[Plain-text document sources]
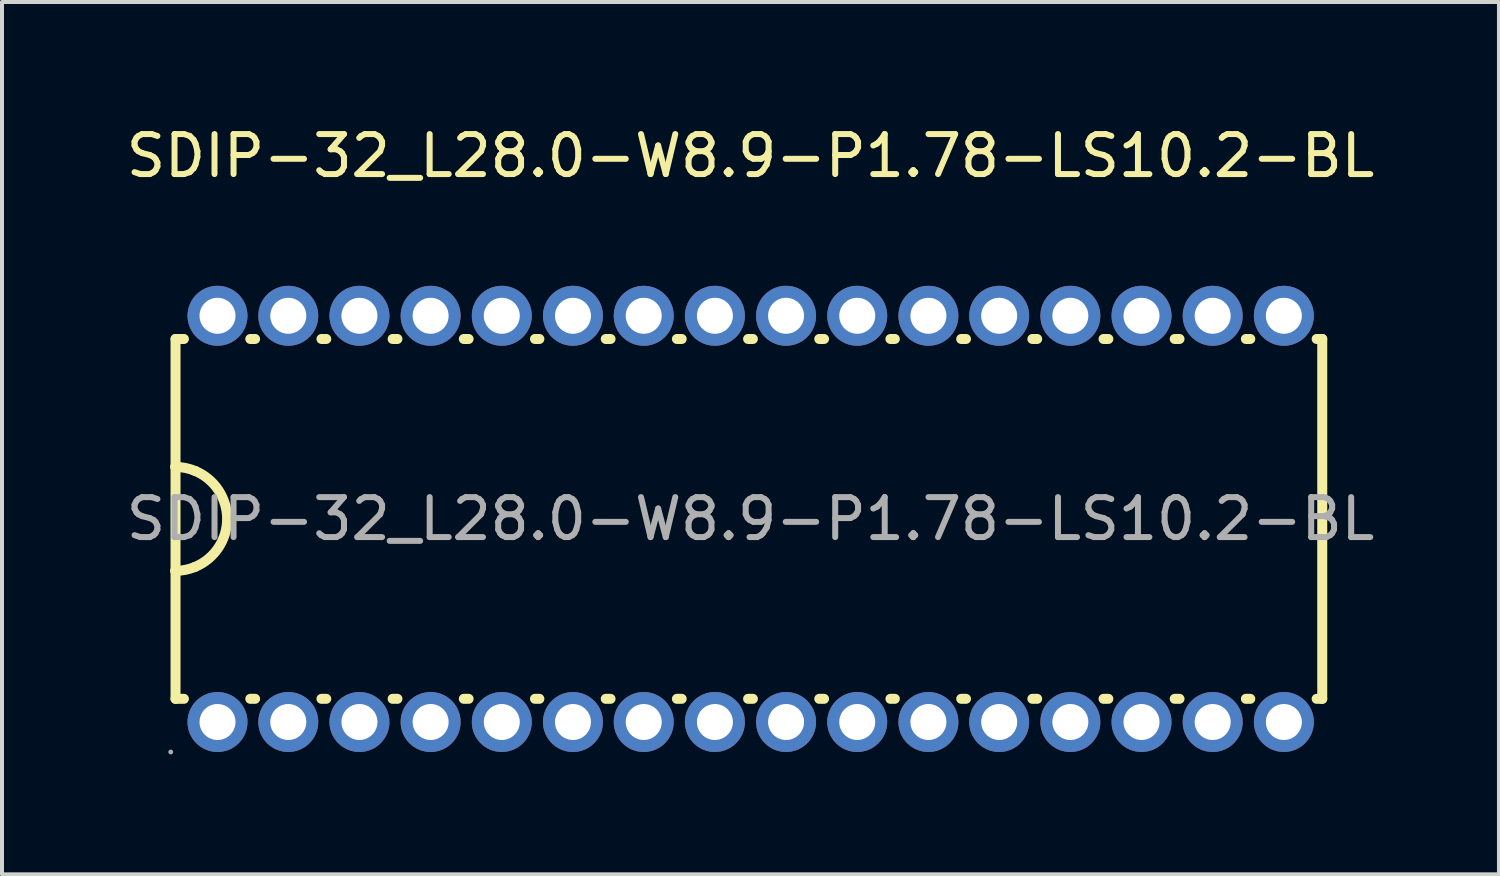
<source format=kicad_pcb>
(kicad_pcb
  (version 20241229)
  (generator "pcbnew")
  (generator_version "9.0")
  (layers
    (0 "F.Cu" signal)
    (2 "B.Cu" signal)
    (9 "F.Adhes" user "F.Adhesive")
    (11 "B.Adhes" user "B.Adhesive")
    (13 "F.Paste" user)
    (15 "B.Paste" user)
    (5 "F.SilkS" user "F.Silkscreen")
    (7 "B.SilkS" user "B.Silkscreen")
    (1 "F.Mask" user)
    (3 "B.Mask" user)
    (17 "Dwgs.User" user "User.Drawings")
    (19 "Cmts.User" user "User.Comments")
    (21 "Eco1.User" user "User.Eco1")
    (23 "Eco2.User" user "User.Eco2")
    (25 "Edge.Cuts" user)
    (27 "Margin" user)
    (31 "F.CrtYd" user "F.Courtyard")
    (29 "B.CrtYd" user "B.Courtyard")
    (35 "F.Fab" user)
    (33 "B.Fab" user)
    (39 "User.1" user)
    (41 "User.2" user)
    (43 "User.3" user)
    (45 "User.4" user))
  (footprint "SDIP-32_L28.0-W8.9-P1.78-LS10.2-BL"
    (layer "F.Cu")
    (at 15.72 9.928)
    (property "Reference" "SDIP-32_L28.0-W8.9-P1.78-LS10.2-BL" (at 0 -9.08 0) (layer "F.SilkS") (effects (font (size 1 1) (thickness 0.15))))
    (attr smd)
    (fp_line (start -14.38 -4.5) (end -14.17 -4.5) (stroke (width 0.25) (type solid)) (layer "F.SilkS"))
    (fp_line (start -14.38 -1.3) (end -14.38 -4.5) (stroke (width 0.25) (type solid)) (layer "F.SilkS"))
    (fp_line (start -14.38 1.3) (end -14.38 -1.3) (stroke (width 0.25) (type solid)) (layer "F.SilkS"))
    (fp_line (start -14.38 4.5) (end -14.38 1.3) (stroke (width 0.25) (type solid)) (layer "F.SilkS"))
    (fp_line (start -14.38 4.5) (end -14.17 4.5) (stroke (width 0.25) (type solid)) (layer "F.SilkS"))
    (fp_line (start -12.51 -4.5) (end -12.39 -4.5) (stroke (width 0.25) (type solid)) (layer "F.SilkS"))
    (fp_line (start -12.51 4.5) (end -12.39 4.5) (stroke (width 0.25) (type solid)) (layer "F.SilkS"))
    (fp_line (start -10.73 -4.5) (end -10.61 -4.5) (stroke (width 0.25) (type solid)) (layer "F.SilkS"))
    (fp_line (start -10.73 4.5) (end -10.61 4.5) (stroke (width 0.25) (type solid)) (layer "F.SilkS"))
    (fp_line (start -8.95 -4.5) (end -8.83 -4.5) (stroke (width 0.25) (type solid)) (layer "F.SilkS"))
    (fp_line (start -8.95 4.5) (end -8.83 4.5) (stroke (width 0.25) (type solid)) (layer "F.SilkS"))
    (fp_line (start -7.17 -4.5) (end -7.05 -4.5) (stroke (width 0.25) (type solid)) (layer "F.SilkS"))
    (fp_line (start -7.17 4.5) (end -7.05 4.5) (stroke (width 0.25) (type solid)) (layer "F.SilkS"))
    (fp_line (start -5.39 -4.5) (end -5.28 -4.5) (stroke (width 0.25) (type solid)) (layer "F.SilkS"))
    (fp_line (start -5.39 4.5) (end -5.28 4.5) (stroke (width 0.25) (type solid)) (layer "F.SilkS"))
    (fp_line (start -3.62 -4.5) (end -3.5 -4.5) (stroke (width 0.25) (type solid)) (layer "F.SilkS"))
    (fp_line (start -3.62 4.5) (end -3.5 4.5) (stroke (width 0.25) (type solid)) (layer "F.SilkS"))
    (fp_line (start -1.84 -4.5) (end -1.72 -4.5) (stroke (width 0.25) (type solid)) (layer "F.SilkS"))
    (fp_line (start -1.84 4.5) (end -1.72 4.5) (stroke (width 0.25) (type solid)) (layer "F.SilkS"))
    (fp_line (start -0.06 -4.5) (end 0.06 -4.5) (stroke (width 0.25) (type solid)) (layer "F.SilkS"))
    (fp_line (start -0.06 4.5) (end 0.06 4.5) (stroke (width 0.25) (type solid)) (layer "F.SilkS"))
    (fp_line (start 1.72 -4.5) (end 1.84 -4.5) (stroke (width 0.25) (type solid)) (layer "F.SilkS"))
    (fp_line (start 1.72 4.5) (end 1.84 4.5) (stroke (width 0.25) (type solid)) (layer "F.SilkS"))
    (fp_line (start 3.5 -4.5) (end 3.61 -4.5) (stroke (width 0.25) (type solid)) (layer "F.SilkS"))
    (fp_line (start 3.5 4.5) (end 3.61 4.5) (stroke (width 0.25) (type solid)) (layer "F.SilkS"))
    (fp_line (start 5.27 -4.5) (end 5.39 -4.5) (stroke (width 0.25) (type solid)) (layer "F.SilkS"))
    (fp_line (start 5.27 4.5) (end 5.39 4.5) (stroke (width 0.25) (type solid)) (layer "F.SilkS"))
    (fp_line (start 7.05 -4.5) (end 7.17 -4.5) (stroke (width 0.25) (type solid)) (layer "F.SilkS"))
    (fp_line (start 7.05 4.5) (end 7.17 4.5) (stroke (width 0.25) (type solid)) (layer "F.SilkS"))
    (fp_line (start 8.83 -4.5) (end 8.95 -4.5) (stroke (width 0.25) (type solid)) (layer "F.SilkS"))
    (fp_line (start 8.83 4.5) (end 8.95 4.5) (stroke (width 0.25) (type solid)) (layer "F.SilkS"))
    (fp_line (start 10.61 -4.5) (end 10.73 -4.5) (stroke (width 0.25) (type solid)) (layer "F.SilkS"))
    (fp_line (start 10.61 4.5) (end 10.73 4.5) (stroke (width 0.25) (type solid)) (layer "F.SilkS"))
    (fp_line (start 12.39 -4.5) (end 12.5 -4.5) (stroke (width 0.25) (type solid)) (layer "F.SilkS"))
    (fp_line (start 12.39 4.5) (end 12.5 4.5) (stroke (width 0.25) (type solid)) (layer "F.SilkS"))
    (fp_line (start 14.16 -4.5) (end 14.3 -4.5) (stroke (width 0.25) (type solid)) (layer "F.SilkS"))
    (fp_line (start 14.16 4.5) (end 14.3 4.5) (stroke (width 0.25) (type solid)) (layer "F.SilkS"))
    (fp_line (start 14.3 -4.5) (end 14.3 4.5) (stroke (width 0.25) (type solid)) (layer "F.SilkS"))
    (fp_arc (start -14.390003 -1.3) (mid -14.13505 -1.274755) (end -13.89 -1.2) (stroke (width 0.25) (type solid)) (layer "F.SilkS"))
    (fp_arc (start -13.889997 1.199999) (mid -14.135047 1.274755) (end -14.39 1.3) (stroke (width 0.25) (type solid)) (layer "F.SilkS"))
    (fp_arc (start -13.889994 -1.199998) (mid -13.09 0.000003) (end -13.89 1.2) (stroke (width 0.25) (type solid)) (layer "F.SilkS"))
    (fp_circle (center -14.5 5.83) (end -14.47 5.83) (stroke (width 0.06) (type solid)) (fill no) (layer "F.Fab"))
    (fp_circle (center -13.33 -5.08) (end -13.15 -5.08) (stroke (width 0.35) (type solid)) (fill no) (layer "F.Fab"))
    (fp_circle (center -13.33 5.08) (end -13.15 5.08) (stroke (width 0.35) (type solid)) (fill no) (layer "F.Fab"))
    (fp_circle (center -11.56 -5.08) (end -11.38 -5.08) (stroke (width 0.35) (type solid)) (fill no) (layer "F.Fab"))
    (fp_circle (center -11.56 5.08) (end -11.38 5.08) (stroke (width 0.35) (type solid)) (fill no) (layer "F.Fab"))
    (fp_circle (center -9.78 -5.08) (end -9.6 -5.08) (stroke (width 0.35) (type solid)) (fill no) (layer "F.Fab"))
    (fp_circle (center -9.78 5.08) (end -9.6 5.08) (stroke (width 0.35) (type solid)) (fill no) (layer "F.Fab"))
    (fp_circle (center -8 -5.08) (end -7.82 -5.08) (stroke (width 0.35) (type solid)) (fill no) (layer "F.Fab"))
    (fp_circle (center -8 5.08) (end -7.82 5.08) (stroke (width 0.35) (type solid)) (fill no) (layer "F.Fab"))
    (fp_circle (center -6.22 -5.08) (end -6.04 -5.08) (stroke (width 0.35) (type solid)) (fill no) (layer "F.Fab"))
    (fp_circle (center -6.22 5.08) (end -6.04 5.08) (stroke (width 0.35) (type solid)) (fill no) (layer "F.Fab"))
    (fp_circle (center -4.44 -5.08) (end -4.26 -5.08) (stroke (width 0.35) (type solid)) (fill no) (layer "F.Fab"))
    (fp_circle (center -4.44 5.08) (end -4.26 5.08) (stroke (width 0.35) (type solid)) (fill no) (layer "F.Fab"))
    (fp_circle (center -2.67 -5.08) (end -2.49 -5.08) (stroke (width 0.35) (type solid)) (fill no) (layer "F.Fab"))
    (fp_circle (center -2.67 5.08) (end -2.49 5.08) (stroke (width 0.35) (type solid)) (fill no) (layer "F.Fab"))
    (fp_circle (center -0.89 -5.08) (end -0.71 -5.08) (stroke (width 0.35) (type solid)) (fill no) (layer "F.Fab"))
    (fp_circle (center -0.89 5.08) (end -0.71 5.08) (stroke (width 0.35) (type solid)) (fill no) (layer "F.Fab"))
    (fp_circle (center 0.89 -5.08) (end 1.07 -5.08) (stroke (width 0.35) (type solid)) (fill no) (layer "F.Fab"))
    (fp_circle (center 0.89 5.08) (end 1.07 5.08) (stroke (width 0.35) (type solid)) (fill no) (layer "F.Fab"))
    (fp_circle (center 2.67 -5.08) (end 2.85 -5.08) (stroke (width 0.35) (type solid)) (fill no) (layer "F.Fab"))
    (fp_circle (center 2.67 5.08) (end 2.85 5.08) (stroke (width 0.35) (type solid)) (fill no) (layer "F.Fab"))
    (fp_circle (center 4.45 -5.08) (end 4.63 -5.08) (stroke (width 0.35) (type solid)) (fill no) (layer "F.Fab"))
    (fp_circle (center 4.45 5.08) (end 4.63 5.08) (stroke (width 0.35) (type solid)) (fill no) (layer "F.Fab"))
    (fp_circle (center 6.22 -5.08) (end 6.4 -5.08) (stroke (width 0.35) (type solid)) (fill no) (layer "F.Fab"))
    (fp_circle (center 6.22 5.08) (end 6.4 5.08) (stroke (width 0.35) (type solid)) (fill no) (layer "F.Fab"))
    (fp_circle (center 8 -5.08) (end 8.18 -5.08) (stroke (width 0.35) (type solid)) (fill no) (layer "F.Fab"))
    (fp_circle (center 8 5.08) (end 8.18 5.08) (stroke (width 0.35) (type solid)) (fill no) (layer "F.Fab"))
    (fp_circle (center 9.78 -5.08) (end 9.96 -5.08) (stroke (width 0.35) (type solid)) (fill no) (layer "F.Fab"))
    (fp_circle (center 9.78 5.08) (end 9.96 5.08) (stroke (width 0.35) (type solid)) (fill no) (layer "F.Fab"))
    (fp_circle (center 11.56 -5.08) (end 11.74 -5.08) (stroke (width 0.35) (type solid)) (fill no) (layer "F.Fab"))
    (fp_circle (center 11.56 5.08) (end 11.74 5.08) (stroke (width 0.35) (type solid)) (fill no) (layer "F.Fab"))
    (fp_circle (center 13.34 -5.08) (end 13.52 -5.08) (stroke (width 0.35) (type solid)) (fill no) (layer "F.Fab"))
    (fp_circle (center 13.34 5.08) (end 13.52 5.08) (stroke (width 0.35) (type solid)) (fill no) (layer "F.Fab"))
    (fp_text user "${REFERENCE}" (at 0 0 0) (layer "F.Fab") (effects (font (size 1 1) (thickness 0.15))))
    (pad "1" thru_hole circle (at -13.33 5.08 270) (size 1.5 1.5) (drill 0.9) (layers "*.Cu" "*.Paste" "*.Mask"))
    (pad "2" thru_hole circle (at -11.56 5.08 270) (size 1.5 1.5) (drill 0.9) (layers "*.Cu" "*.Paste" "*.Mask"))
    (pad "3" thru_hole circle (at -9.78 5.08 270) (size 1.5 1.5) (drill 0.9) (layers "*.Cu" "*.Paste" "*.Mask"))
    (pad "4" thru_hole circle (at -8 5.08 270) (size 1.5 1.5) (drill 0.9) (layers "*.Cu" "*.Paste" "*.Mask"))
    (pad "5" thru_hole circle (at -6.22 5.08 270) (size 1.5 1.5) (drill 0.9) (layers "*.Cu" "*.Paste" "*.Mask"))
    (pad "6" thru_hole circle (at -4.44 5.08 270) (size 1.5 1.5) (drill 0.9) (layers "*.Cu" "*.Paste" "*.Mask"))
    (pad "7" thru_hole circle (at -2.67 5.08 270) (size 1.5 1.5) (drill 0.9) (layers "*.Cu" "*.Paste" "*.Mask"))
    (pad "8" thru_hole circle (at -0.89 5.08 270) (size 1.5 1.5) (drill 0.9) (layers "*.Cu" "*.Paste" "*.Mask"))
    (pad "9" thru_hole circle (at 0.89 5.08 270) (size 1.5 1.5) (drill 0.9) (layers "*.Cu" "*.Paste" "*.Mask"))
    (pad "10" thru_hole circle (at 2.67 5.08 270) (size 1.5 1.5) (drill 0.9) (layers "*.Cu" "*.Paste" "*.Mask"))
    (pad "11" thru_hole circle (at 4.45 5.08 270) (size 1.5 1.5) (drill 0.9) (layers "*.Cu" "*.Paste" "*.Mask"))
    (pad "12" thru_hole circle (at 6.22 5.08 270) (size 1.5 1.5) (drill 0.9) (layers "*.Cu" "*.Paste" "*.Mask"))
    (pad "13" thru_hole circle (at 8 5.08 270) (size 1.5 1.5) (drill 0.9) (layers "*.Cu" "*.Paste" "*.Mask"))
    (pad "14" thru_hole circle (at 9.78 5.08 270) (size 1.5 1.5) (drill 0.9) (layers "*.Cu" "*.Paste" "*.Mask"))
    (pad "15" thru_hole circle (at 11.56 5.08 270) (size 1.5 1.5) (drill 0.9) (layers "*.Cu" "*.Paste" "*.Mask"))
    (pad "16" thru_hole circle (at 13.34 5.08 270) (size 1.5 1.5) (drill 0.9) (layers "*.Cu" "*.Paste" "*.Mask"))
    (pad "17" thru_hole circle (at 13.34 -5.08 90) (size 1.5 1.5) (drill 0.9) (layers "*.Cu" "*.Paste" "*.Mask"))
    (pad "18" thru_hole circle (at 11.56 -5.08 90) (size 1.5 1.5) (drill 0.9) (layers "*.Cu" "*.Paste" "*.Mask"))
    (pad "19" thru_hole circle (at 9.78 -5.08 90) (size 1.5 1.5) (drill 0.9) (layers "*.Cu" "*.Paste" "*.Mask"))
    (pad "20" thru_hole circle (at 8 -5.08 90) (size 1.5 1.5) (drill 0.9) (layers "*.Cu" "*.Paste" "*.Mask"))
    (pad "21" thru_hole circle (at 6.22 -5.08 90) (size 1.5 1.5) (drill 0.9) (layers "*.Cu" "*.Paste" "*.Mask"))
    (pad "22" thru_hole circle (at 4.45 -5.08 90) (size 1.5 1.5) (drill 0.9) (layers "*.Cu" "*.Paste" "*.Mask"))
    (pad "23" thru_hole circle (at 2.67 -5.08 90) (size 1.5 1.5) (drill 0.9) (layers "*.Cu" "*.Paste" "*.Mask"))
    (pad "24" thru_hole circle (at 0.89 -5.08 90) (size 1.5 1.5) (drill 0.9) (layers "*.Cu" "*.Paste" "*.Mask"))
    (pad "25" thru_hole circle (at -0.89 -5.08 90) (size 1.5 1.5) (drill 0.9) (layers "*.Cu" "*.Paste" "*.Mask"))
    (pad "26" thru_hole circle (at -2.67 -5.08 90) (size 1.5 1.5) (drill 0.9) (layers "*.Cu" "*.Paste" "*.Mask"))
    (pad "27" thru_hole circle (at -4.44 -5.08 90) (size 1.5 1.5) (drill 0.9) (layers "*.Cu" "*.Paste" "*.Mask"))
    (pad "28" thru_hole circle (at -6.22 -5.08 90) (size 1.5 1.5) (drill 0.9) (layers "*.Cu" "*.Paste" "*.Mask"))
    (pad "29" thru_hole circle (at -8 -5.08 90) (size 1.5 1.5) (drill 0.9) (layers "*.Cu" "*.Paste" "*.Mask"))
    (pad "30" thru_hole circle (at -9.78 -5.08 90) (size 1.5 1.5) (drill 0.9) (layers "*.Cu" "*.Paste" "*.Mask"))
    (pad "31" thru_hole circle (at -11.56 -5.08 90) (size 1.5 1.5) (drill 0.9) (layers "*.Cu" "*.Paste" "*.Mask"))
    (pad "32" thru_hole circle (at -13.33 -5.08 90) (size 1.5 1.5) (drill 0.9) (layers "*.Cu" "*.Paste" "*.Mask")))
  (gr_rect
    (start -3 -3)
    (end 34.44 18.818)
    (stroke (width 0.1) (type default))
    (fill no)
    (layer "Edge.Cuts")))
</source>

- [Exercise instructions] Your answer should be the lines above from the one containing "(fp_circle (center -0.89 -5.08)" through the one containing "(fp_circle (center 2.67 -5.08)", copied exactly and with both ends kept.

- [Written response]
    (fp_circle (center -0.89 -5.08) (end -0.71 -5.08) (stroke (width 0.35) (type solid)) (fill no) (layer "F.Fab"))
    (fp_circle (center -0.89 5.08) (end -0.71 5.08) (stroke (width 0.35) (type solid)) (fill no) (layer "F.Fab"))
    (fp_circle (center 0.89 -5.08) (end 1.07 -5.08) (stroke (width 0.35) (type solid)) (fill no) (layer "F.Fab"))
    (fp_circle (center 0.89 5.08) (end 1.07 5.08) (stroke (width 0.35) (type solid)) (fill no) (layer "F.Fab"))
    (fp_circle (center 2.67 -5.08) (end 2.85 -5.08) (stroke (width 0.35) (type solid)) (fill no) (layer "F.Fab"))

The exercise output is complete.